Selon le leader du Parti travailliste, Navin Ramgoolam, la dette publique a dépassé les 70 % du Produit intérieur brut (PIB) du pays, et « lorsqu’un pays a autant de dettes, il entre dans un debt trap ». « Chaque Mauricien, grand et petit, a une dette de Rs 275 000 sur sa tête », a-t-il estimé, lors d’une conférence de presse hier à Bagatelle, au cours de laquelle il a commenté le budget 2017/2018.
Navin Ramgoolam a rappelé que le gouvernement « MSM-ML-Transfuges » avait dit que la dette publique allait baisser. « Aujourd’hui, la situation économique est pire qu’en 2005. Après ce qui s’était produit entre 2000 et 2005, nous avions passé une loi, le Public Debt Management Act en 2008 pour obliger tout gouvernement à ne pas laisser la dette publique dépasser les 50 % du PIB. Là, j’apprends que Pravind Jugnauth veut amender cette loi parski li pa pou kapav tini sa pwa la », a-t-il déclaré. S’agissant du prêt indien de Rs 18 milliards, il affirme que le pays va rembourser Rs 22,5 milliards. « On réalise qu’il n’y a pas de budget sans l’Inde. Be sak fwa nou fer bidze, l’Inde pou donn nou kas ? »

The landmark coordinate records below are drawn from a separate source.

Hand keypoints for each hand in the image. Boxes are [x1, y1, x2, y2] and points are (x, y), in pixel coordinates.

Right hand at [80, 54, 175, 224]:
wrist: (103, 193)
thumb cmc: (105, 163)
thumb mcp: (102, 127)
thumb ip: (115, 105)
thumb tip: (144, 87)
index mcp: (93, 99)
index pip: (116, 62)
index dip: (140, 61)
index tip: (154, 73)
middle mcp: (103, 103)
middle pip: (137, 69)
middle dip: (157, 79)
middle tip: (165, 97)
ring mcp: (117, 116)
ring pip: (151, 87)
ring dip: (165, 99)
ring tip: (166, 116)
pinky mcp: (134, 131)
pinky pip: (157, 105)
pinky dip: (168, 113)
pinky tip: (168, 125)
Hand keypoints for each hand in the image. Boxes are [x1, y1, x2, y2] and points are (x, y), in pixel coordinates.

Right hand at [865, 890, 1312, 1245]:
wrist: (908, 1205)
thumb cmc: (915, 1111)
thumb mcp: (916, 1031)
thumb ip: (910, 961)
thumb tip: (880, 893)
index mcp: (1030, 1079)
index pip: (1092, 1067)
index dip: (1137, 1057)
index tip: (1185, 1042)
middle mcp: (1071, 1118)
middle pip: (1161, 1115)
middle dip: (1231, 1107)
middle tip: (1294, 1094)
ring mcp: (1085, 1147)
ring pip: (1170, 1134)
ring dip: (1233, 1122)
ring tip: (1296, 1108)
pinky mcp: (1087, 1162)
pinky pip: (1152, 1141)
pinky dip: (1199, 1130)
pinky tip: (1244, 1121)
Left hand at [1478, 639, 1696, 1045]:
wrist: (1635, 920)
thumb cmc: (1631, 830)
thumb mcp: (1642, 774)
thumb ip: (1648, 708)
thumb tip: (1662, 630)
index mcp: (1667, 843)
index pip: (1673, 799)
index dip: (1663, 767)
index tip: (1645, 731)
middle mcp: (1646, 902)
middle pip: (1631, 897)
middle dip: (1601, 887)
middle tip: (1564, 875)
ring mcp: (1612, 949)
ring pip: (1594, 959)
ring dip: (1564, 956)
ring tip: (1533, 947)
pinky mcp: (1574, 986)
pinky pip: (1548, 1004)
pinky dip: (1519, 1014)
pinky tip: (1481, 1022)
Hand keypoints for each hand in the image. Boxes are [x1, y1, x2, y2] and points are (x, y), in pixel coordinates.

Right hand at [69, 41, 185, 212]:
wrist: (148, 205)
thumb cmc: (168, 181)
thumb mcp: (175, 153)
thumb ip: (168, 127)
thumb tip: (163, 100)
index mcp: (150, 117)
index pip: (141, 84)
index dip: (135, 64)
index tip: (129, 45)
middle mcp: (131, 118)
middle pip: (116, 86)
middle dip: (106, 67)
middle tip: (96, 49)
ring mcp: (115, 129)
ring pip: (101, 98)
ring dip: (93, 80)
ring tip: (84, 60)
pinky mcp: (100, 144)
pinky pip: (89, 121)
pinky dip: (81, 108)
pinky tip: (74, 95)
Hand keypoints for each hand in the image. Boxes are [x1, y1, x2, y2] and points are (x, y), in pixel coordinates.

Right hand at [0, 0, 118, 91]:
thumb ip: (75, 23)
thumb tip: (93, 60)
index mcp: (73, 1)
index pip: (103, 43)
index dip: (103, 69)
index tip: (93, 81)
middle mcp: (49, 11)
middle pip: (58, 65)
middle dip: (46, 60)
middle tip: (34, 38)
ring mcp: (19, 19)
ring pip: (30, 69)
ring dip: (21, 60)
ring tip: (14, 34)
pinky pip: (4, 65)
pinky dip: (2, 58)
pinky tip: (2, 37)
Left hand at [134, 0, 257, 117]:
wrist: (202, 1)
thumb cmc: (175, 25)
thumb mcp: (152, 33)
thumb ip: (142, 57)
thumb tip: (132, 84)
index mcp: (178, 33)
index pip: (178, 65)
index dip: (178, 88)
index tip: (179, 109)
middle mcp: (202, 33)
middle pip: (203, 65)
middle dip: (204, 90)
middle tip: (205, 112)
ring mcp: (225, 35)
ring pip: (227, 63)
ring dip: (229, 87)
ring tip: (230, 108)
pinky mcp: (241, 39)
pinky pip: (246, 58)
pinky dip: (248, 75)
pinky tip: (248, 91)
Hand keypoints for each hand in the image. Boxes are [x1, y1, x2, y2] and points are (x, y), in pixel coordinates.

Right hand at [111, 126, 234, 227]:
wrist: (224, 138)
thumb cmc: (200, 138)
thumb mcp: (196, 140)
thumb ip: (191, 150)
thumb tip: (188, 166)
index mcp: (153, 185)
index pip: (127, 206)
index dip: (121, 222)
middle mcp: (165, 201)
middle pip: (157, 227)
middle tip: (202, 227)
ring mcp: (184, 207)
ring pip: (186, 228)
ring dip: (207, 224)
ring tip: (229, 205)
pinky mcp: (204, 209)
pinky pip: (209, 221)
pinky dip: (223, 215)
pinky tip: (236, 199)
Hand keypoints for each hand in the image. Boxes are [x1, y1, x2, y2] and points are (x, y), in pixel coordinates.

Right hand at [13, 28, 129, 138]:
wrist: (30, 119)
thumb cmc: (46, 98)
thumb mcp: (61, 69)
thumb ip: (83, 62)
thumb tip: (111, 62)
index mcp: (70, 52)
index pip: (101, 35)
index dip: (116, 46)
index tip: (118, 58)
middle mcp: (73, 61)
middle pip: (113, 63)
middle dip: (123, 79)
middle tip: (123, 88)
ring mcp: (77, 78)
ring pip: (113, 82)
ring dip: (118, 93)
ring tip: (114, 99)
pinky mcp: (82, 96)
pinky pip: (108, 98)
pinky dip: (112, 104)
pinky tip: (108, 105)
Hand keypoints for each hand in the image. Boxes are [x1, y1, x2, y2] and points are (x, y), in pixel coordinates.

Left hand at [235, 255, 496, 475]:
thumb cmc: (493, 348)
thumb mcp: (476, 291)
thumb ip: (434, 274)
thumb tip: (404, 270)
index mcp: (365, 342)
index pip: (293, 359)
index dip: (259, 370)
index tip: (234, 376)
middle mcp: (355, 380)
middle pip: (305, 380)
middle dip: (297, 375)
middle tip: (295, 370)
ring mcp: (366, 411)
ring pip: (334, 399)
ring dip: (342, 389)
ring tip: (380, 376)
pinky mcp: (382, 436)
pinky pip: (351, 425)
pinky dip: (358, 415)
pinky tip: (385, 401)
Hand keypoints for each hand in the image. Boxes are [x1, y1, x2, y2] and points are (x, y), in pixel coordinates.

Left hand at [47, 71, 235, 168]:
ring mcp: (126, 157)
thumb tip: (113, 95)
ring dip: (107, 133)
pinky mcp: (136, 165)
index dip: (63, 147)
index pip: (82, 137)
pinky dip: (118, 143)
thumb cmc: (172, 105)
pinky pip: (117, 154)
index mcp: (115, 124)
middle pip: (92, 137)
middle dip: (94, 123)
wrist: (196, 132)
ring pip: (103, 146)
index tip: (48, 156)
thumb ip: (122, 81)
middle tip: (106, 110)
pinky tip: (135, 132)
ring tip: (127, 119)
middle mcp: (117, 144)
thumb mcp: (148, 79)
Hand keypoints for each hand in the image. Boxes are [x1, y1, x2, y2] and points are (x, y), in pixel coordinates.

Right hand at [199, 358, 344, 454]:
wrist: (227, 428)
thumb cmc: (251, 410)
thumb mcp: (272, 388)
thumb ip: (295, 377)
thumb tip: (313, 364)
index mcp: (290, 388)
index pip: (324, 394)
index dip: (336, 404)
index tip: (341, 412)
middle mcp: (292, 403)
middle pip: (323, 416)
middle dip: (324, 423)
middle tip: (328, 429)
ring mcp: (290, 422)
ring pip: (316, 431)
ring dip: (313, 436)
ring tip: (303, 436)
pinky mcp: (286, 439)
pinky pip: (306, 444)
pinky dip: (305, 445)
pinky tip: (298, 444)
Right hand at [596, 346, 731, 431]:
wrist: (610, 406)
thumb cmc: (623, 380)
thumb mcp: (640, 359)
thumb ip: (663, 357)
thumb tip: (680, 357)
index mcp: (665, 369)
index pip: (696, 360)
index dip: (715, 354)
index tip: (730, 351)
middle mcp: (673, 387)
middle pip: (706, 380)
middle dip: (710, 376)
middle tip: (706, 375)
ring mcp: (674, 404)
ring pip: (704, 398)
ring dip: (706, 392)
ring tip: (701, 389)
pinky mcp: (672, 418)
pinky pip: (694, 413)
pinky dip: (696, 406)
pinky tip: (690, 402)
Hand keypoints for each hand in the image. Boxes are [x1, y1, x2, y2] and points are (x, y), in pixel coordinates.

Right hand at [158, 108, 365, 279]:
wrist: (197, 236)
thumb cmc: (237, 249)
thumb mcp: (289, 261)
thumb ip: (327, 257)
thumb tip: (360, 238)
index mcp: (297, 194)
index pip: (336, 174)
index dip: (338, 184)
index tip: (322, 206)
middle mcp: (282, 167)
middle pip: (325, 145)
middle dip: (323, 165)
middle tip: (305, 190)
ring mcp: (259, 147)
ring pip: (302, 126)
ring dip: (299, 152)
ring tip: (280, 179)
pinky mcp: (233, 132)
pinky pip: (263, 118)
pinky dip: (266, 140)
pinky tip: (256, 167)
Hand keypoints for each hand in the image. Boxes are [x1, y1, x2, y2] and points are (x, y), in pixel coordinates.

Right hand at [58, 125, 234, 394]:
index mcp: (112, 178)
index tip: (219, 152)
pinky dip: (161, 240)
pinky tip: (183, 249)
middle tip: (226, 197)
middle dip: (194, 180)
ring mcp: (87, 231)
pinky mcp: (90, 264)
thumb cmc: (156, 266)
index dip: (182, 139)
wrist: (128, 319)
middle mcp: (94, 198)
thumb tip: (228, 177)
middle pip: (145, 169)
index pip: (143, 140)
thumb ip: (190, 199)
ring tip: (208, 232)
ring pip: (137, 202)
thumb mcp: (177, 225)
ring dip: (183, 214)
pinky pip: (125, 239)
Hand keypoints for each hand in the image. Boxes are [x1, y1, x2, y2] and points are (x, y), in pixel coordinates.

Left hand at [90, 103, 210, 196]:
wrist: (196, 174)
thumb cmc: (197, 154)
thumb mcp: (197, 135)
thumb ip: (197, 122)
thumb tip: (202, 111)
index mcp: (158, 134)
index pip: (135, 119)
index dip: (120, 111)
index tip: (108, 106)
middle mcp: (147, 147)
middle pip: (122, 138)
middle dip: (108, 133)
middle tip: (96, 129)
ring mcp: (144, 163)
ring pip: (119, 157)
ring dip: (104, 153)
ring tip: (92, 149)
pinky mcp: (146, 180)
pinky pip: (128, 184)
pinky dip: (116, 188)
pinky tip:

Situant le contexte dans lequel ce budget a été présenté, Navin Ramgoolam affirme le gouvernement a gaspillé la moitié de son mandat dans des actes de vengeance, de vendetta politique dès le premier jour, au lieu de gouverner le pays. « Chaque semaine a eu son lot de corruption, de népotisme, de scandales, un après l’autre. Il y a un amateurisme incroyable, du jamais vu », a-t-il estimé. Selon lui, la confiance est importante dans un pays, « et personne ne fera confiance dans enn pei ki pa kone kot li pe ale ». « Il n’y a aucune ligne claire en politique étrangère, la diplomatie économique que je favorisais est en miettes. Il est clair qu’il n’y a pas de pilote à bord ».
Dans son analyse du budget, Navin Ramgoolam a relevé que le gouvernement avait annoncé la création de 20 000 à 25 000 emplois chaque année. « Or, il n’en a créé que 300 par an. Il avait annoncé 13 mégaprojets, pas un seul n’a vu le jour ; il avait annoncé la création d’une usine de vélos et de motocyclettes, enn larou zot pa finn fabrike. Kot vilaz farmasetik, petroleum hub, pa naryen, rafineri lor, rien ? »
Poursuivant, le leader du PTr s’est appesanti sur le PIB de 13 500 dollars par tête d’habitant annoncé pour 2018 mais qui est maintenant renvoyé à 2023.
Relevant d’autres lacunes du budget, Navin Ramgoolam a rappelé que le gouvernement ne parle pas des fondamentaux macroéconomiques, ni de création d’emplois, de compétitivité de Maurice, de productivité, ni de l’économie océanique. « En outre, aucun détail sur le métro express, le Brexit, rien, aucune provision kouma pou pey Betamax », a-t-il lancé, avant d’insister : « Il y a une obligation de payer et chaque jour qui passe l’intérêt est en train d’augmenter. Il y aura de graves répercussions sur le pays. Aucune mention des victimes de la BAI. Finn anbet zot ».
Revenant sur l’économie océanique, Navin Ramgoolam soutient que c’est lui qui avait lancé ce projet « pour notre vaste territoire maritime ». Il a, à ce stade, rappelé les propos de Sir Anerood Jugnauth durant la dernière campagne électorale qui avait dit : « Ki pou al fer dan la mer, pou al tir gomon ? » « Après les élections, il dit sa mem fitir pilie de nou lekonomi », a-t-il ajouté.
Pour Navin Ramgoolam, « c’est un budget sans stratégie, sans vision économique, qui n’a aucune visibilité sur l’avenir et qui jette de la poudre aux yeux du peuple. Et qui favorise un petit groupe de personnes qui sont très riches. Pour la population, 10 sous sur un pain maison, Rs 2.70 à Rs 2.60, et une roupie sur un demi-kilo de farine. Des millions et des millions pour le gros capital ».